While his favourite sector, rare earth metals, should have had its best month ever thanks to strong signals from the U.S. government, it and the rest of the market sagged from the tremours of the Greek debt crisis.

And all the while “Goldman Sachs and its peers thumped their chests about how they could do no wrong and woe everybody should the Obama administration change the rules so that this elite can no longer get richer for doing little more than rigging the game at the expense of the ultimate mark, the taxpayers, and then adding insult to injury by declaring that this thievery is for the good of everybody.”

Not strong enough for you? There’s more.

“What these jokers on Wall Street do not understand is that the post-industrial world can no longer pretend that it is still in the ascendancy.”

And that’s a problem about which we must do some “serious soul searching,” says the editor.

How wealth was taken away

“Nobody talks about it,” observes Mr. Kaiser, “but the reality is sinking in among ordinary people that the western standard of living as it is conventionally defined has peaked and must retreat as the comparatively much lower per capita Asian standard of living rises.”

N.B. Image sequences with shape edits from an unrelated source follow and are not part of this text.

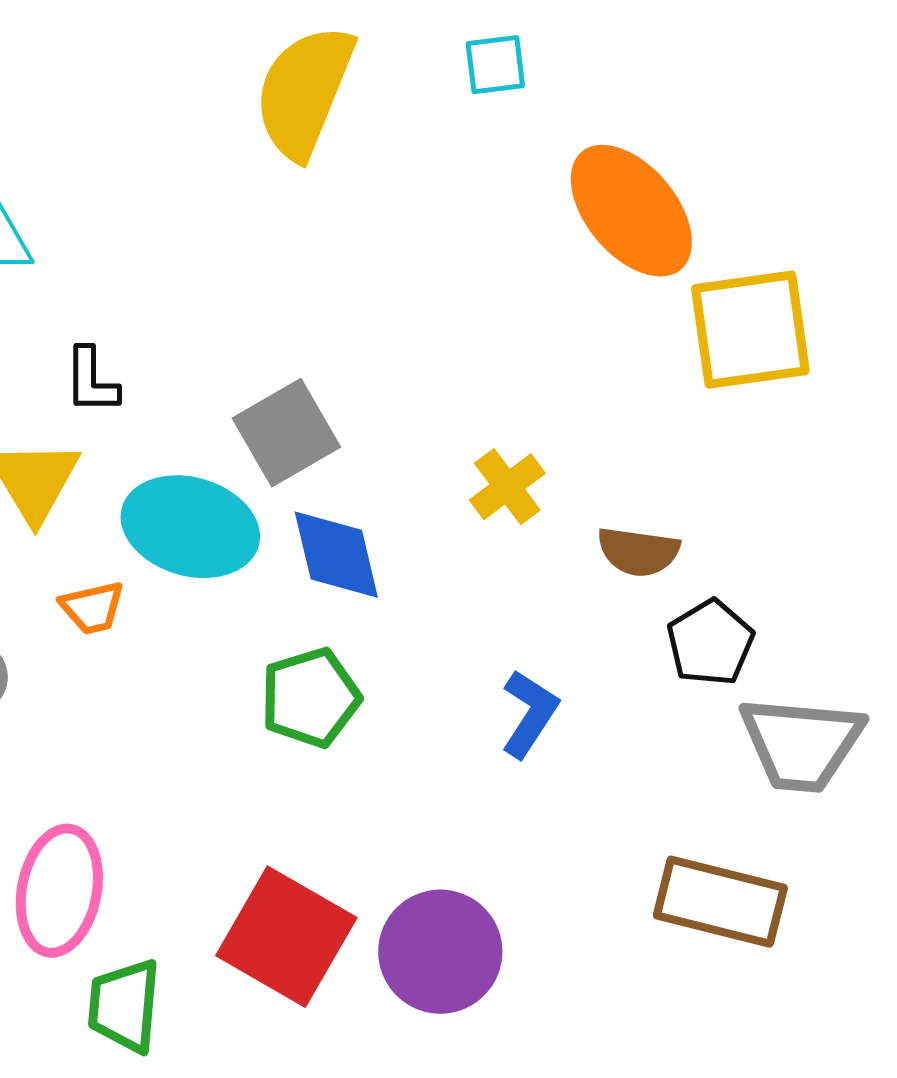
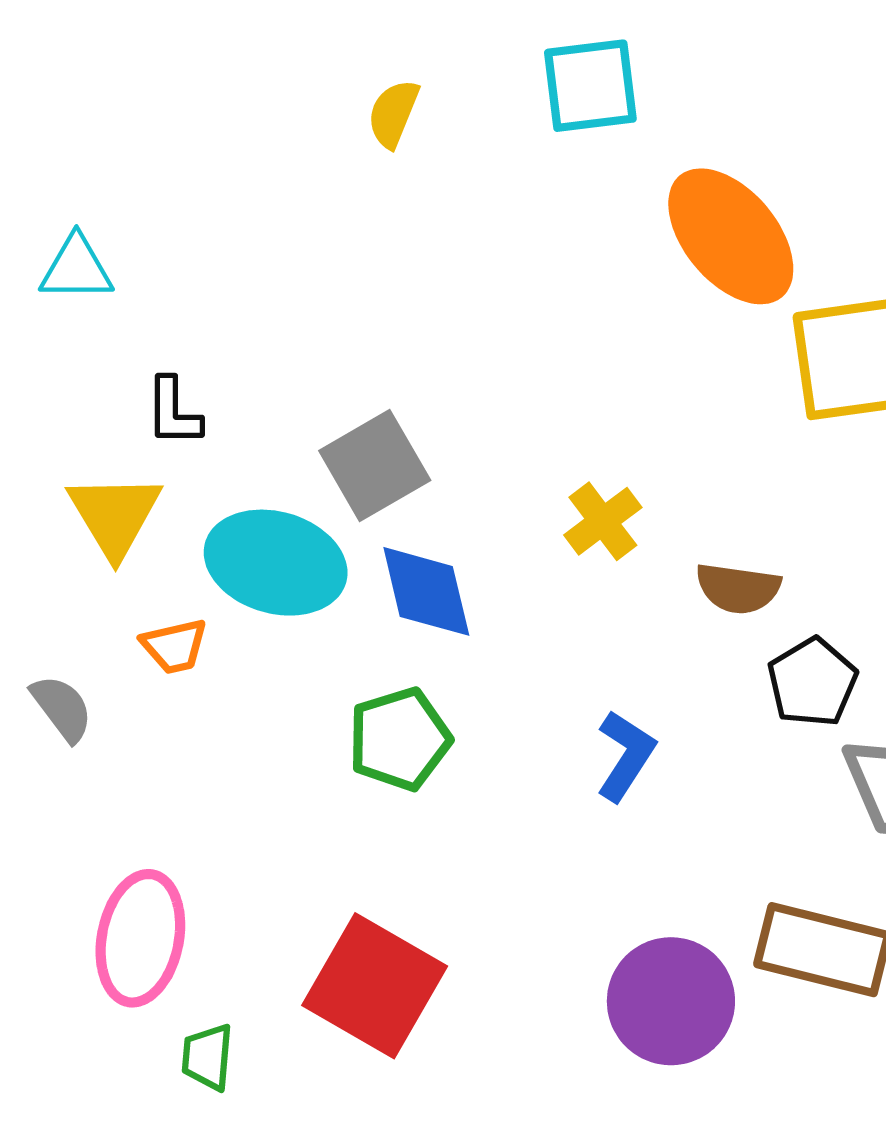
cyan square: (495, 65) -> (590, 86), size x1.5
yellow semicircle: (304, 92) -> (393, 114), size x0.5
purple circle: (440, 952) -> (671, 1001), moved
green trapezoid: (124, 1006) -> (207, 1057), size x0.7

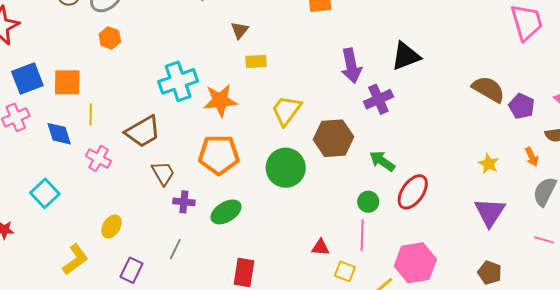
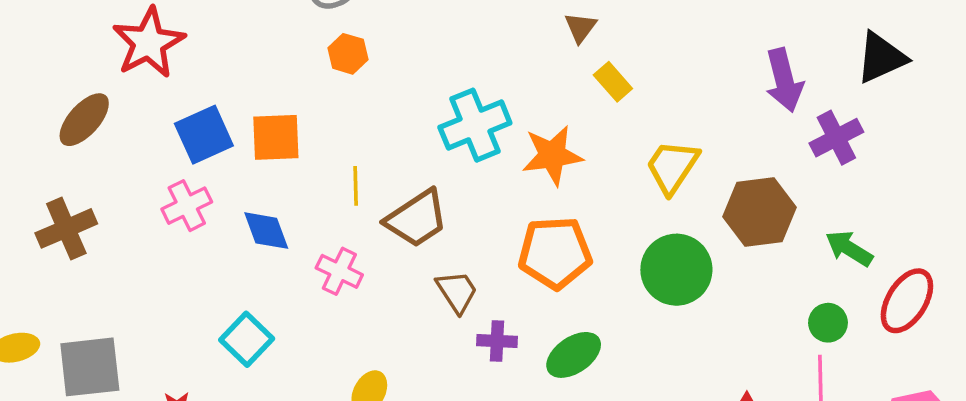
yellow rectangle: (256, 61) -> (613, 82), turned 55
yellow line: (91, 114) -> (356, 186), moved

Wall Street pretends this is not a problem, he says. In so far as it acknowledges it at all, it simply advises that capital be invested to profit from the rise of Asia.

“That, of course, is of little help to the majority of people who watched their equity evaporate in 2008, and who are now starting to understand how that wealth had been expanded and why it ended up being taken away.”

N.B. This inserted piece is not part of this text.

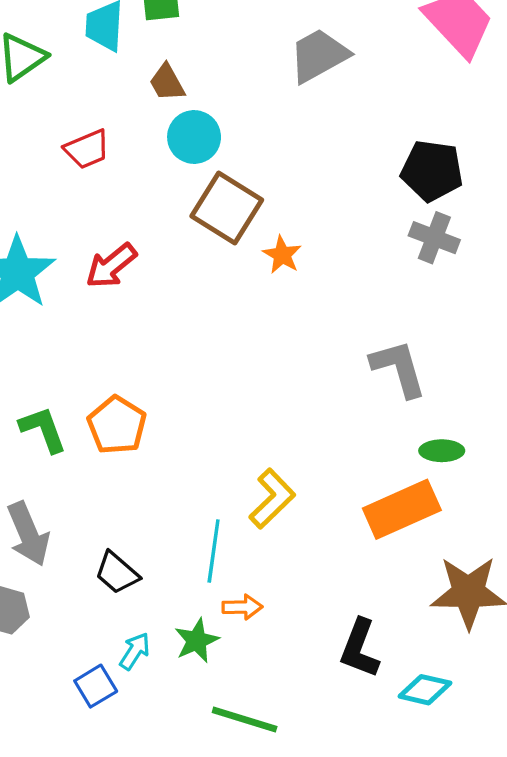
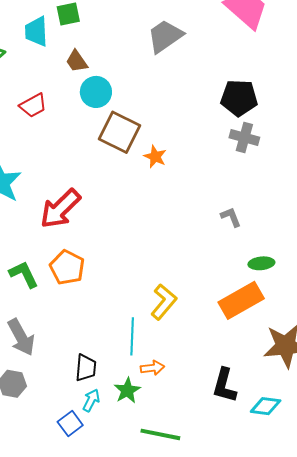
red arrow: (111, 266) -> (60, 209), moved, size x1.4
gray L-shape: (399, 368) -> (231, 217), size x0.6
black trapezoid: (117, 573) -> (86, 368), moved, turned -120

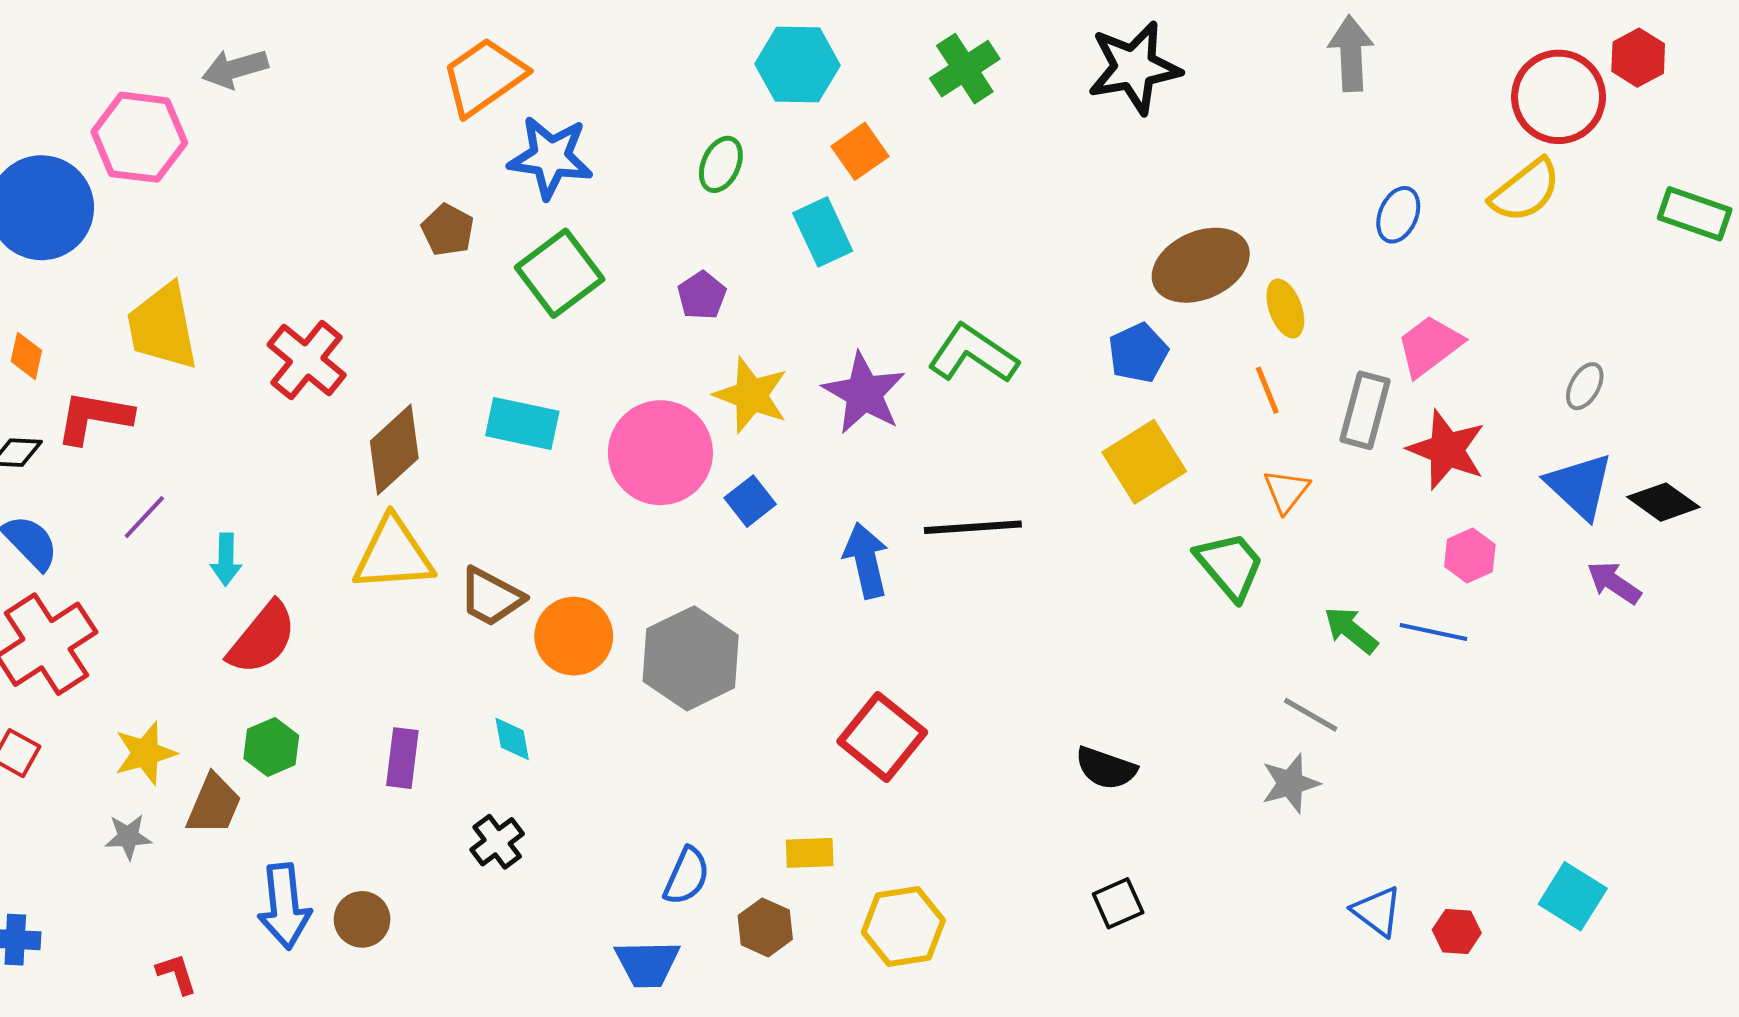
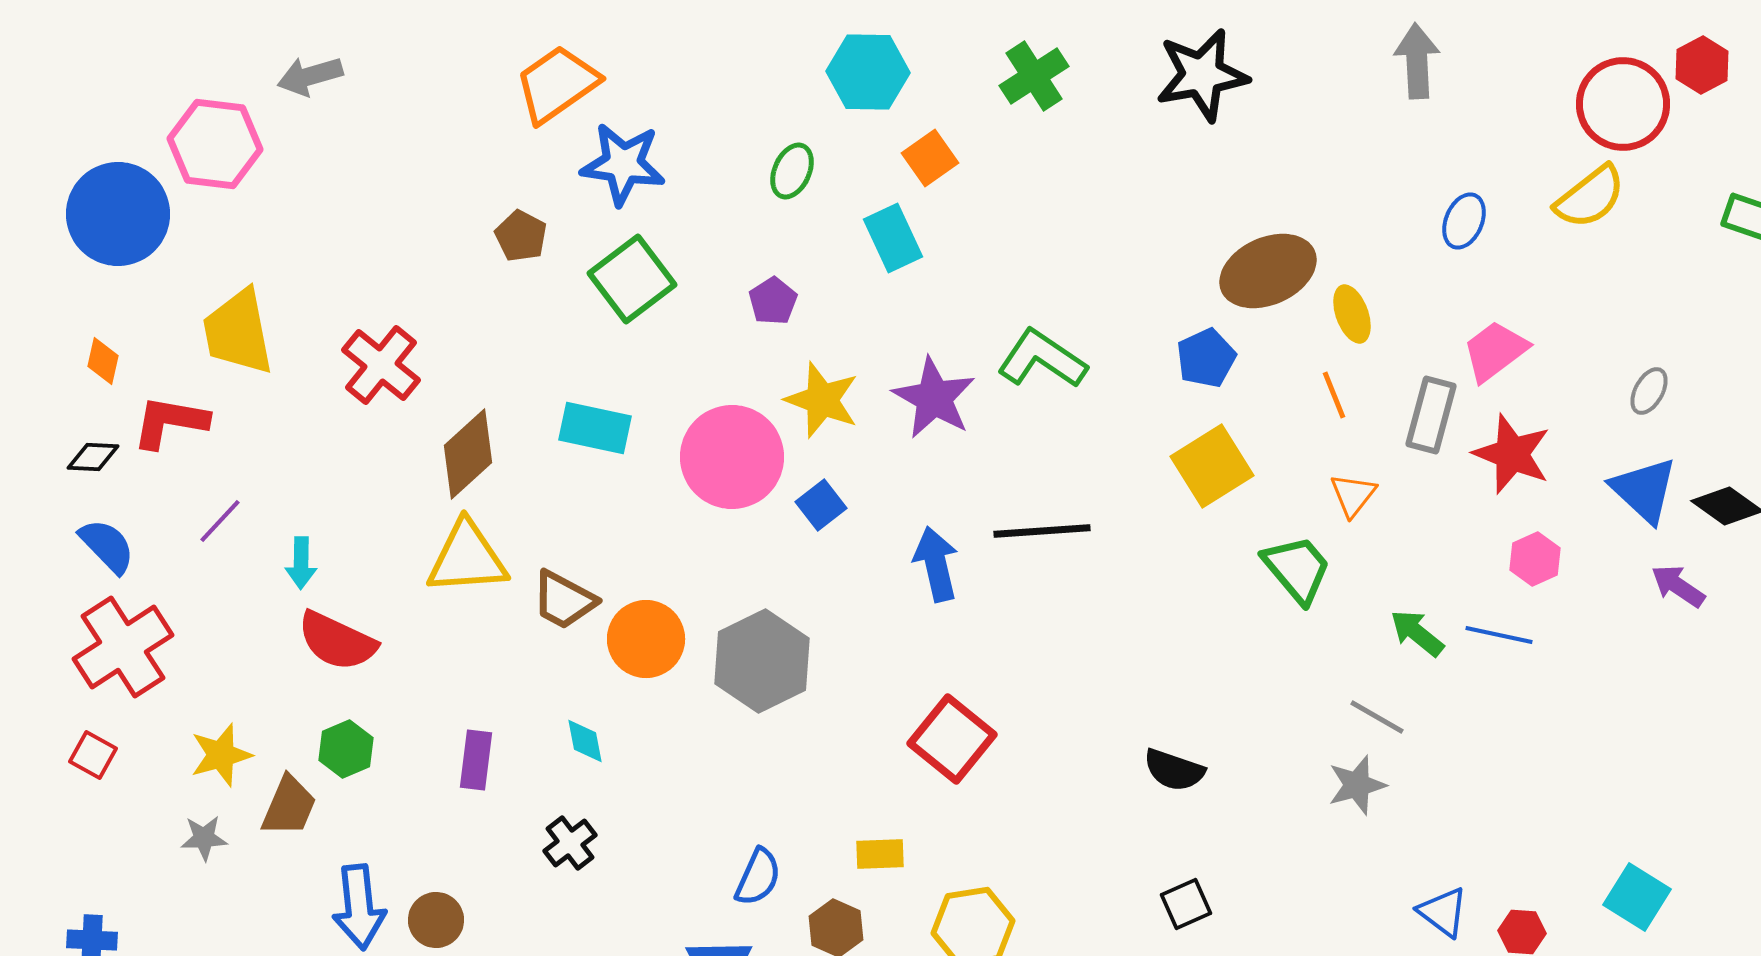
red semicircle: (262, 638) -> (337, 641), turned 76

Wall Street was able to accelerate a credit expansion that masked the flow of capital into the new Chinese frontier by inflating real estate values and creating the illusion of rising wealth.

This illusion was helped by the deflation in the cost of consumer goods imported from China. This in turn was made possible by dumping the cost of worker rights and environmental impact onto the Chinese people, says the editor, a sacrifice China willingly absorbed as an industrial pioneer.

But once the pioneer becomes successful in his own right, the rules of the game change. America is entering an insecure new world in which social security entitlements rest on the shoulders of children and grandchildren “whose job prospects consist of service sector jobs such as Wal-Mart stocking clerks and nursing home attendants.”

Mr. Kaiser paints a rather bleak picture. But he believes the west is not ready for the “hardscrabble battles” that the Asians are willing to fight for a more prosperous future.

You might wonder, he tells his readers, why he, as a speculator in high-risk juniors, shares no sympathy with Wall Street. Simple, he says. My capital is always exposed to great risk.

But Wall Street protects its capital with other people’s money. “The problem with Wall Street is that its denizens think they will be able to stand apart from the fray, and continue to drain a disproportionate share of the wealth generated by economic activity while contributing next to nothing.”

Now too many people have seen this agenda for what it is, and Wall Street can no longer run and hide.

It will be dangerous to take down Goldman Sachs and its ilk, he states bluntly, but it must be done.